Anladıklarını kontrol et:
a - Sosyal medya yazısı şu ifadeleri doğruluyor mu: (i) Atlas Global çalışanları aylardır maaş alamıyor; (ii) çalışanların kurduğu platformun adı Atlas Çalışanları Birliği; (iii) yazıdaki ayet alıntısı Bakara Suresi'nden. Her biri için evet ya da hayır deyip yazıdan karar veren sözleri tırnak içinde aktar.
b - Sosyal medya yazısını bittiği yerden alıp devam ettir.

Yazıdan bölüm:
================

Yaşadığımız dünya üzerinde kişilerin ve gurupların seslerini duyurmaları veya görüşlerini açıklamaları, adına sosyal medya dediğimiz internetteki nev zuhur yapılanmayla da mümkün olmaktadır.
“Allah size, mutlaka emanetleri (işleri) ehli olanlara vermenizi ve insanlar arasında hükmettiğiniz zaman adaletle davranmanızı emreder.” (Nisa Suresi 58. Ayet. Kur’an-ı Kerim)
Yaşadığımız dünya üzerinde kişilerin ve gurupların seslerini duyurmaları veya görüşlerini açıklamaları, adına sosyal medya dediğimiz internetteki nev zuhur yapılanmayla da mümkün olmaktadır.
Twitter, Facebook, Instagram ve Linkedin gibi sosyal medyanın herkese açık, daha iyi ve daha yaygın olarak kullanılabilir olması, kolay ulaşılabilir mecralar oluşu birçok sorunun çözümü için yardımcı ve aracı olmaktadır.,
Sosyal medyada son zamanlarda iki ayrı hak arama eylemiyle ilgili olarak atılan tweetler bana da geliyor. Aylardır maaş alamayan ve bir gecede (güya) battı denen Atlas Global Havayolu Şirketi’nin çalışanları A.Z.A.P (Atlas Zedeler Adalet Platformu) @Atlasmagdurlari adıyla örgütlenerek iflas başvurusunda bulunan patronları A. Murat Ersoy’dan haklarını alabilmek için kesintisiz mücadele sürdürüyorlar.

================

Verilen bilgiler:
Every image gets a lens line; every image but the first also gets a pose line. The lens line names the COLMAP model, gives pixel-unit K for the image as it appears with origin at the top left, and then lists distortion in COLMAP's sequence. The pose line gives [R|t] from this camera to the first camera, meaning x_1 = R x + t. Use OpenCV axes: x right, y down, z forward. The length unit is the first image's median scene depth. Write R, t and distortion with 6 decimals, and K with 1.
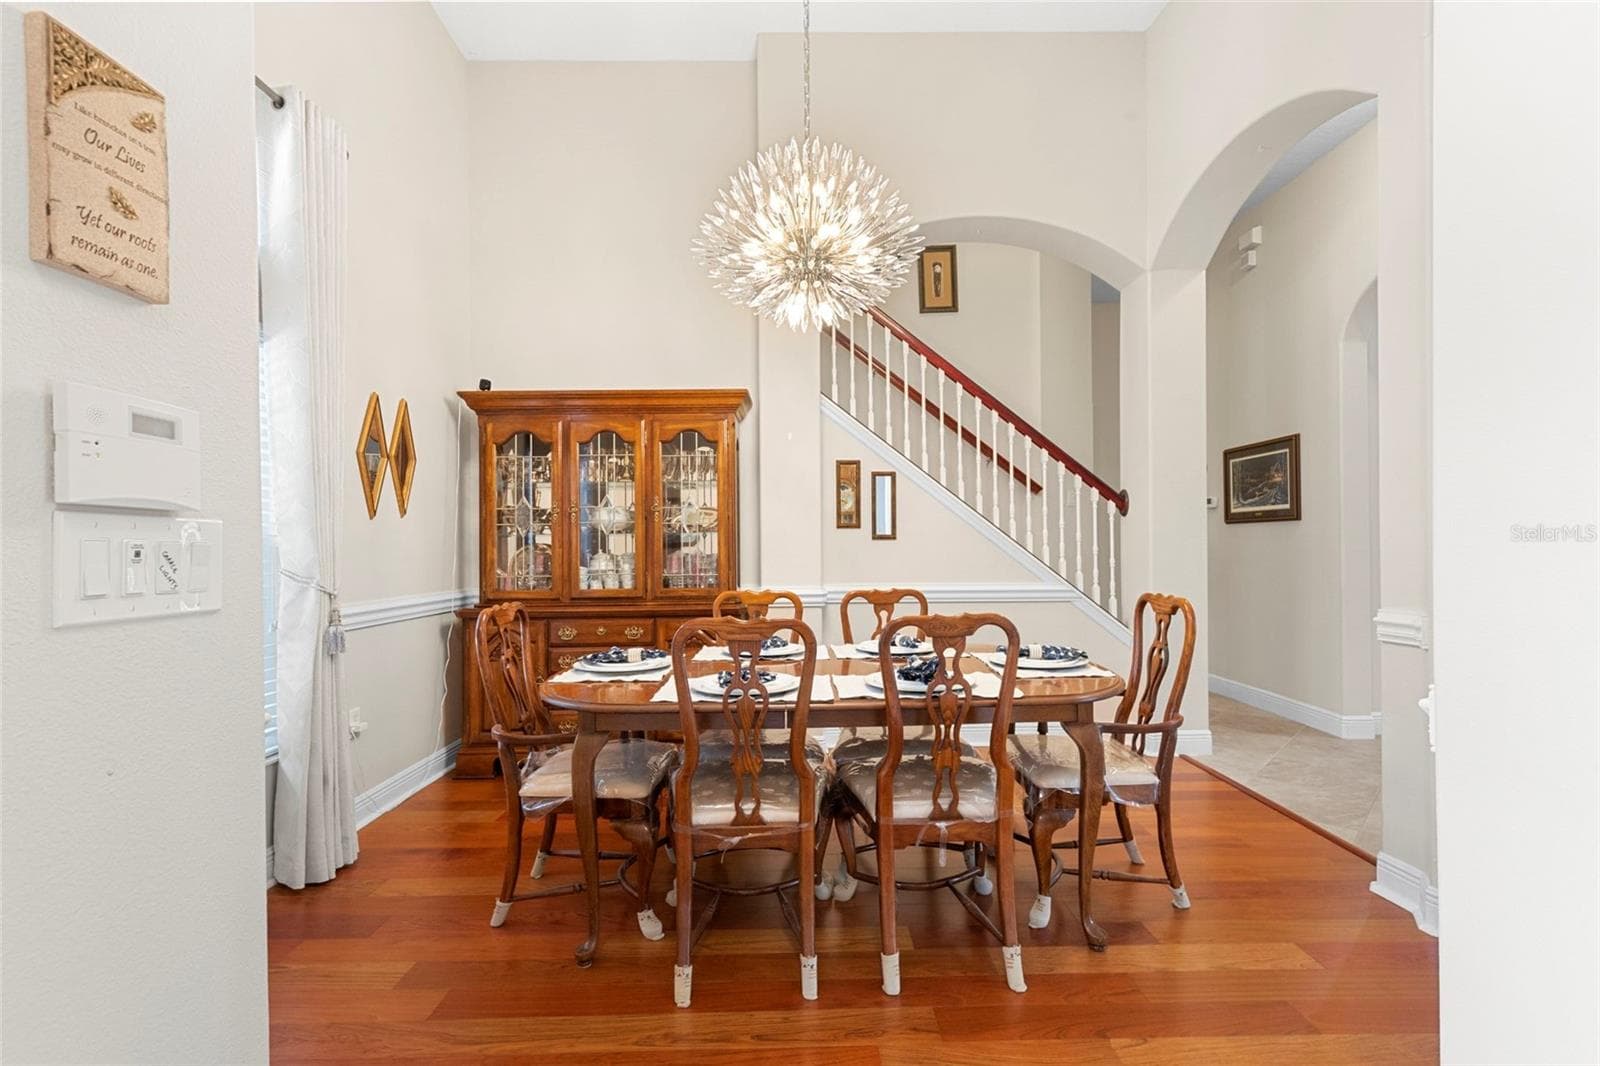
lens RADIAL K [[713.7, 0, 807.2], [0, 713.7, 548.2], [0, 0, 1]] dist [0.004161, 0.000079]
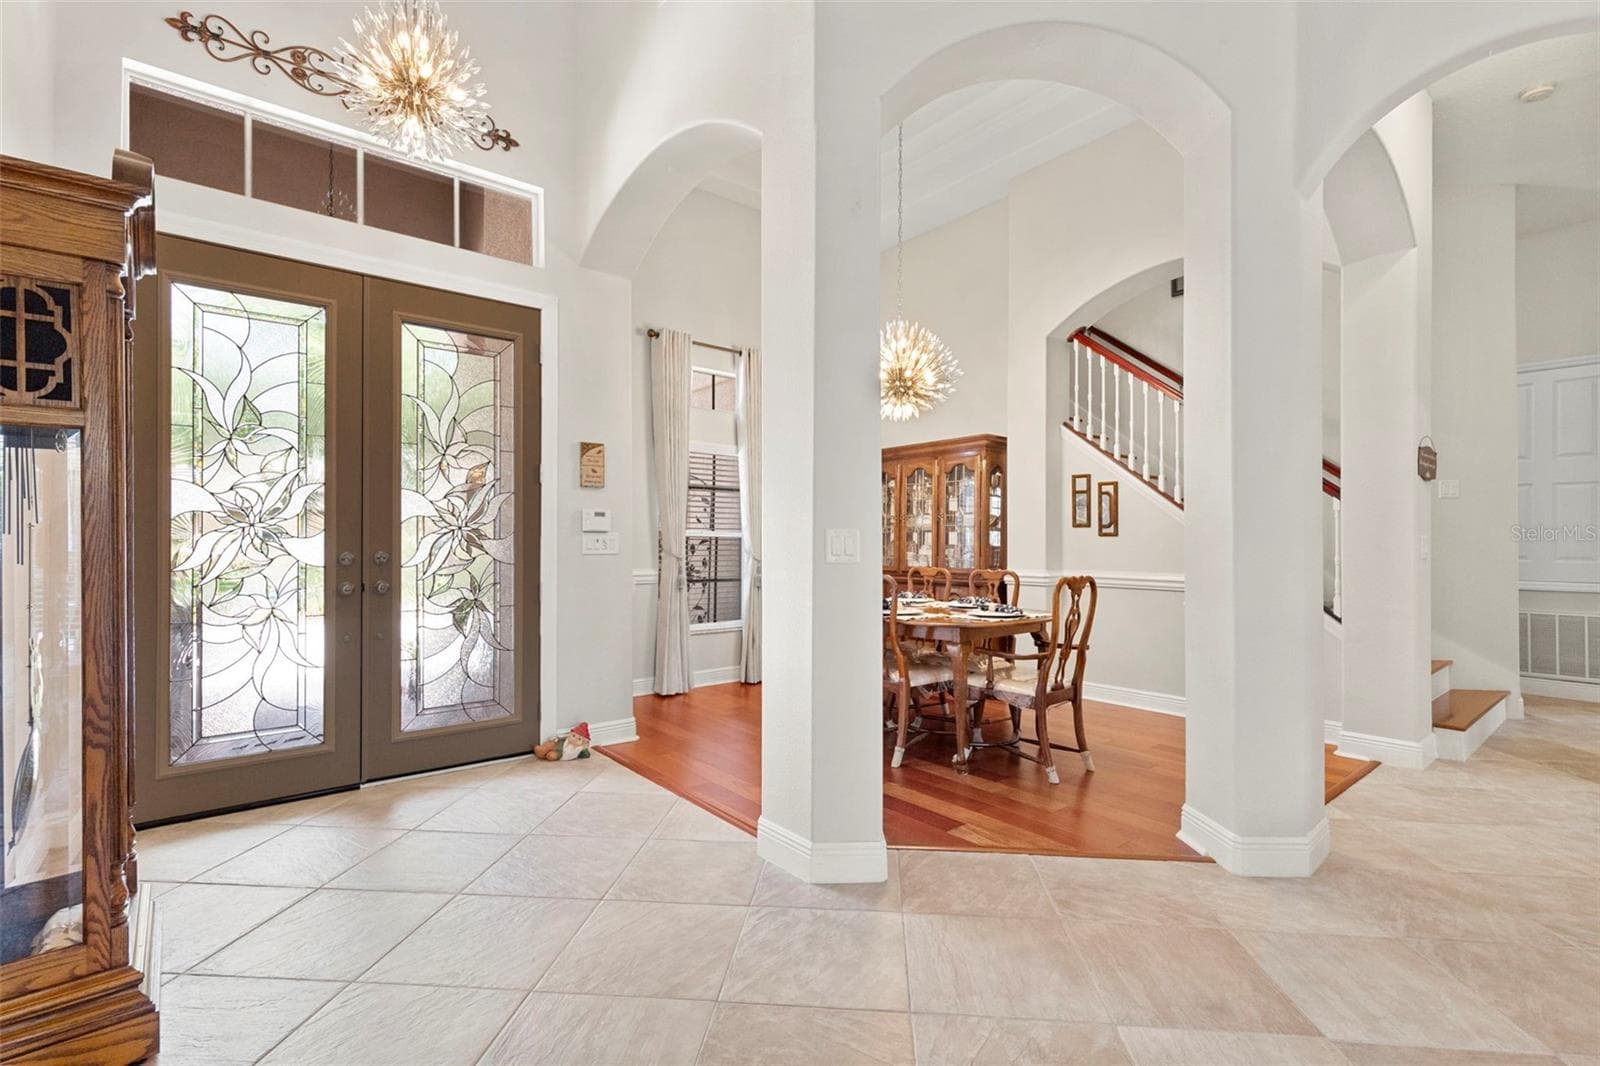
lens RADIAL K [[737.2, 0, 813.6], [0, 737.2, 542.3], [0, 0, 1]] dist [-0.000928, -0.000212]
pose [[0.624061, 0.006878, -0.781345, 0.868286], [-0.007792, 0.999966, 0.002579, -0.001233], [0.781337, 0.004479, 0.624094, -0.218818]]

================

Alıştırma cevapları:
a -
(i) Evet: "Aylardır maaş alamayan"
(ii) Hayır: "A.Z.A.P (Atlas Zedeler Adalet Platformu)"
(iii) Hayır: "Nisa Suresi 58. Ayet"

b -
Her ne kadar gazeteler ve televizyonlar bu hak arama eylemine yer vermezken,
sosyal medyada hangi konuda olursa olsun atılan tüm tweetler yerini buluyor. Daha önce eski şirketlerinin önüne gidip basın açıklaması yapan Atlaszedeler’e “Gelin görüşelim” çağrısı yapan A.Murat Ersoy “Maaşlar ödenecek” demesine rağmen hiç ödeme yapmadı. Son olarak “Evinin önüne geleceğiz” diye atılan bir tweet üzerine bir kısım çalışanın maaş alacağını yatıran Ersoy, görüştüğü bazı çalışanlara “Siz medyada yazıp çizmeyi durdurun.” diyerek gözdağı vermeyi de ihmal etmiyordu. Böyleleri için Türkçede güzel bir benzetme vardır, “Aba altından sopa göstermek.” Ama bu hiç sökmez.
Bugüne kadar yapılan bu eylemler tabii ki, mahkemede de bir karşılık bulacak ve adaletinden hiç şüphe etmediğimiz hakimler iflas istemine ona göre karar verecektir. Hakimler adil karar verecek ümidini taşıyan mağdurların kamuoyu vicdanında haklı olduğu kesin gerçek.
İnternet medyasının da destek verdiği eylemin olumlu bir sonuç alması işsizlik girdabında boğulan Atlas çalışanlarının eksiksiz bir araya gelmesiyle olacaktır. Fakat, bir kısım çalışanlara el altından para verilerek, bu hareket bölünebilir.
Buna karşı çok dikkatli olmak gerekir.
(Bu satırlar Çarşamba günü yazılmıştı)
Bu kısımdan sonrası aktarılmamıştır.